I finally decided to bite the bullet and fix the shutter motor. Things went sideways last winter, and I’ve been opening the shutter manually (and tying it shut with rope, so we don’t have a repeat of the wind fiasco).

I knew that the shutter was going to take a bit of doing, so I had been kind of putting it off.

It was a clear, crisp fall day on Saturday, so while I was out working on Trixie anyway, I decided to put in the effort to get the shutter working again.

After reacquainting myself with the problem, I figured out that the main problem was re-stringing the cables properly; there’s a sort of complicated winding thing that happens, and although the cables weren’t completely removed (in which case I would have been very lost) or even tangled, it took a moment to figure out how to maintain tension on them while I was restringing. I got it all figured out, and luckily, it didn’t look like anything was significantly more broken (I originally thought that one of the bearings had jumped out of its seat, but I was mistaken — whew!). Once I got the motor end looking good again, I reattached the cables to the front shutter.
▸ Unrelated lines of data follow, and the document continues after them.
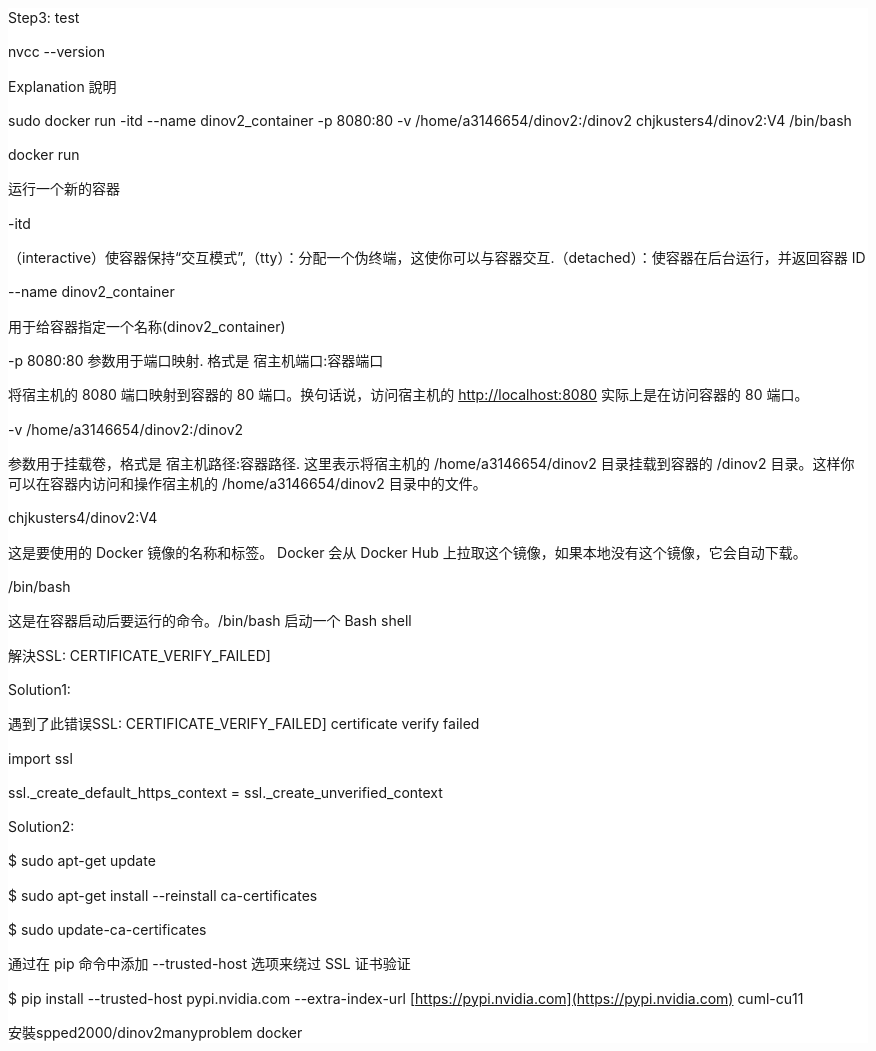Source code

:Step3: test

nvcc --version

Explanation 說明

sudo docker run -itd --name dinov2_container -p 8080:80 -v /home/a3146654/dinov2:/dinov2 chjkusters4/dinov2:V4 /bin/bash

docker run

运行一个新的容器

-itd

（interactive）使容器保持“交互模式”,（tty）：分配一个伪终端，这使你可以与容器交互.（detached）：使容器在后台运行，并返回容器 ID

--name dinov2_container

用于给容器指定一个名称(dinov2_container)

-p 8080:80 参数用于端口映射. 格式是 宿主机端口:容器端口

将宿主机的 8080 端口映射到容器的 80 端口。换句话说，访问宿主机的 [http://localhost:8080](http://localhost:8080) 实际上是在访问容器的 80 端口。

-v /home/a3146654/dinov2:/dinov2

参数用于挂载卷，格式是 宿主机路径:容器路径. 这里表示将宿主机的 /home/a3146654/dinov2 目录挂载到容器的 /dinov2 目录。这样你可以在容器内访问和操作宿主机的 /home/a3146654/dinov2 目录中的文件。

chjkusters4/dinov2:V4

这是要使用的 Docker 镜像的名称和标签。 Docker 会从 Docker Hub 上拉取这个镜像，如果本地没有这个镜像，它会自动下载。

/bin/bash

这是在容器启动后要运行的命令。/bin/bash 启动一个 Bash shell

解決SSL: CERTIFICATE_VERIFY_FAILED]

Solution1:

遇到了此错误SSL: CERTIFICATE_VERIFY_FAILED] certificate verify failed

<python code>

import ssl

ssl._create_default_https_context = ssl._create_unverified_context

Solution2:

$ sudo apt-get update

$ sudo apt-get install --reinstall ca-certificates

$ sudo update-ca-certificates

通过在 pip 命令中添加 --trusted-host 选项来绕过 SSL 证书验证

$ pip install --trusted-host pypi.nvidia.com --extra-index-url [https://pypi.nvidia.com](https://pypi.nvidia.com) cuml-cu11

安裝spped2000/dinov2manyproblem docker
I need to order some new cables, because the current ones are getting frayed, which hasn’t yet caused anything that looks like a strength problem, but is murder on my hands as I’m trying to re-thread the cable seats. I must have half a dozen cuts on my hands from jagged wire bits sticking out. sigh.

I’ve also never been pleased with how the western cable (on the right when I’m inside the dome) runs around the “return” pulley. It’s a long-standing beef. I installed the cable seats incorrectly in the original build-out, and there’s no clear way to fix this problem. But, of all the things, that’s the least of my worries with the shutter motor right now.

The first test of the motors showed something bad was happening — I’m still not sure if it was the eastern cable being too loose on the winding, or whether one of the winding gears was slipping over the shaft, but a bit of tinkering with both of these got the shutter running again.

I’d like to take this moment to say again how proud I am of the shutter limit switches. They work perfectly, every time, and it feels so nice to know that the shutter isn’t going to grind itself to bits by trying to open (or close) too far.

The shutter worked to spec, and I left it alone at the end of the session, proud to have finally fixed the problem.

When I came back out on Sunday, I tried to open the dome, and there was a problem. The eastern cable had jumped off the return pulley, and was in a state where it was too tight on one side and too loose on the other, and I couldn’t get it back on the pulley correctly. The loss of tension had also messed up the winding end, so I figured out which cable needed slack, and tightened the windings to pull more cable in that direction, which left enough slack for me to get the cable run over all the pulleys properly again. 😐 I’ll need to go back in and re-tighten the cables, now that I’ve run the shutter open and closed a few times. More holes in my fingers. sigh.

At the end of the day, however, the dome is fully motorized again, and even automated, if I were ever to boot up the computer and run the observatory again. Maybe I’ll even get to open the shutter with the computer at some point… soon.